= What you should do =
Continue the text on New Jersey lawmakers' reactions to Governor Christie's budget and vetoes, starting right after its last sentence.

Jon Bramnick, Assembly GOP Leader
VoteBramnick.com

“For the third consecutive year, Governor Christie has delivered a balanced budget without increasing taxes,” says Assembly Republican Leader Jon Bramnick. “Because of the fiscal discipline in each of the Governor’s budgets, New Jersey is on the road to recovery. One of the most important goals which still remains is delivering immediate tax relief to our hard-working middle class families. The Democrats need to work with the governor and Republicans in the Legislature to make this happen now. Taxpayers should not be denied the help they were promised. Delaying tax relief is unacceptable. Everyone who has sacrificed over the past two years deserves this relief now.”

Leading democrats are condemning Christie’s veto of legislation that would have helped lower income working families augment their income by restoring the New Jersey Earned Income Tax Credit cut by the Governor two years ago.

“It’s disappointing, but not surprising that the Governor would veto legislation that would have put a few extra hundred dollars in the pockets of poor working families,” says Assembly Speaker Sheila Oliver. “Sadly for this segment of the population, they don’t earn enough for the Governor to care.”

Assemblywoman Bonnie Watson Coleman (D)
Assemblywoman Bonnie Watson Coleman (D) (BonnieWatsonColeman.net)

Assemblywoman Bonnie Watson Coleman on Friday called Christie’s veto of legislation to fund women’s health centers not surprising, but indicative of his disregard for the plight of low-income women. Watson Coleman was the lead Assembly sponsor of the bill Christie vetoed that would have appropriated $7,453,000 in funding for Family Planning Services grant for women’s health centers. Watson Coleman claims that Christie’s move is all the more shortsighted because studies show that preventative services provided by family planning clinics save taxpayers an estimated $3.74 for every $1 that is spent by the state.

“For two years, the Governor was able to hide behind the guise of fiscal prudence when vetoing this legislation,” says Watson Coleman. “Given his rosy revenue projections for this year, there’s no reason why he should excise this funding when it provides such critical services women and low-income families. By continuing to make them the sacrificial lambs of his budget priorities, he’s playing games with people’s lives. These health centers provide important, life-saving services to those who would otherwise not have access to them. Since he first eliminated this funding, we’ve seen demonstrable drops in services.”

= Study material =
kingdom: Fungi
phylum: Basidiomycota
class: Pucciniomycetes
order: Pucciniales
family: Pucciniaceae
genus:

= Result of the exercise =
Christie says, “The revised budget I signed today would continue to fuel the New Jersey Comeback if it included immediate tax cuts for New Jerseyans. After two hard years of shared sacrifice we’re no longer on the brink of fiscal catastrophe. Because of the tough and difficult choices we’ve made, this year’s budget allows us to make an unprecedented commitment to education, make one of the largest pension payments in our state’s history and fund critical programs that protect our most vulnerable.”

The major dispute in the budget has been over a tax cut and that remains unresolved. Christie wants a commitment to fund the first installment of a 10 percent cut, but instead Democrats set aside $183 million for the cut but won’t implement it until it’s clear state revenues support it.

Christie says, “The choices we’ve made together over the last two years have laid the groundwork for the New Jersey Comeback and are finally delivering on a promise of all that our state can accomplish. After closing a combined $13 billion in deficits without raising taxes, implementing landmark, bipartisan pension and benefits reform and addressing the burden of property taxes so that homeowners saw the smallest increase in property taxes in nearly two decades last year, now is the time to accelerate the Comeback, not reverse course.”